IP chemo in the new trial may not have helped as much as in the 2006 study, Walker said, because drug doses were lowered this time around to lessen side effects. (The doses used a decade ago were so toxic that less than half the women in the original trial could finish six cycles of chemo.)
Many physicians also wonder whether the most recent trial failed in part because the protocol this time added another drug not used in 2006 — the angiogenesis inhibitor bevacizumab, sold as Avastin.
Avastin, which blocks the blood supply that feeds tumors, was widely hailed as a potential treatment when the new trial began in 2009.
But Walker suspects it may have interfered with the chemotherapy drugs. It also had the side effect of raising patients’ blood pressure. Most frustratingly, its presence in the drug cocktail makes it hard to sort out exactly what, if anything, helped some patients in the trial.
“We let our love affair with bevacizumab ruin a study we could have learned from,” said Dr. Erin Stevens, an oncologist based in Billings, Mont.
Walker is continuing to sift through the data to see if IP chemo increases survival rates in some subsets of patients. While she understands some physicians may now turn their back on the treatment, she thinks IP should be tried with higher doses of chemo, as it was in the 2006 study, now that better antinausea drugs may make it more tolerable.
“It’s not the end of the story,” she said.
A confounding disease
Ovarian cancer may be so hard to treat — and even to understand — because it’s not a single disease.
Very few ovarian cancers actually start in the ovary, but rather spread there “like dandelion fuzz,” from other organs, commonly the fallopian tubes, Rimel said. The fact that ovarian cancer may be a “constellation” of different cancers may explain why IP treatment worked well on some women but failed with others.
The disease is also a nightmare to understand genetically: One study of 300 ovarian tumors showed none were alike genetically.

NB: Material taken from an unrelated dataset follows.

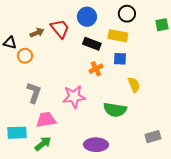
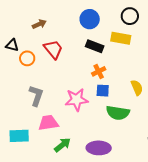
red trapezoid: (60, 29) -> (53, 49), moved
brown arrow: (37, 33) -> (39, 24), moved
blue square: (120, 59) -> (103, 91), moved
green arrow: (43, 144) -> (62, 145), moved

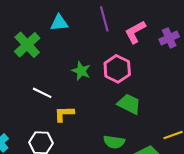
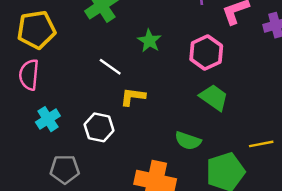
green star: (81, 71) -> (149, 41), moved

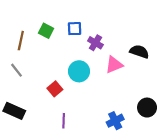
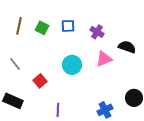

An Institute of Medicine report released this month found “surprising gaps” in knowledge of the disease. Family history and variants of the BRCA1 and 2 genes, which are implicated in some breast cancers, account for only some cases of ovarian cancer. And scientists are still investigating whether talcum powder may play a role in development of the cancer.
New clinical trials may have to better distinguish between the actual subsets of cancer that patients have to see what treatments work best, Walker said.
But funding for ovarian cancer trials is tight, because it’s a relatively rare disease; that means IP chemo is not likely to be studied again soon. Researchers are turning their sights to new targeted therapies, such as immunotherapies and genetically based drugs, but most of those remain in early phases of development.
Rimel, who is tending to three patients in hospice care this week, said she remains brokenhearted about the trial results.
“We just don’t have a ton of great data, “ she said, “to move forward in any direction.”
Correction: An earlier version of this story misstated the name of the gynecologic oncology specialty.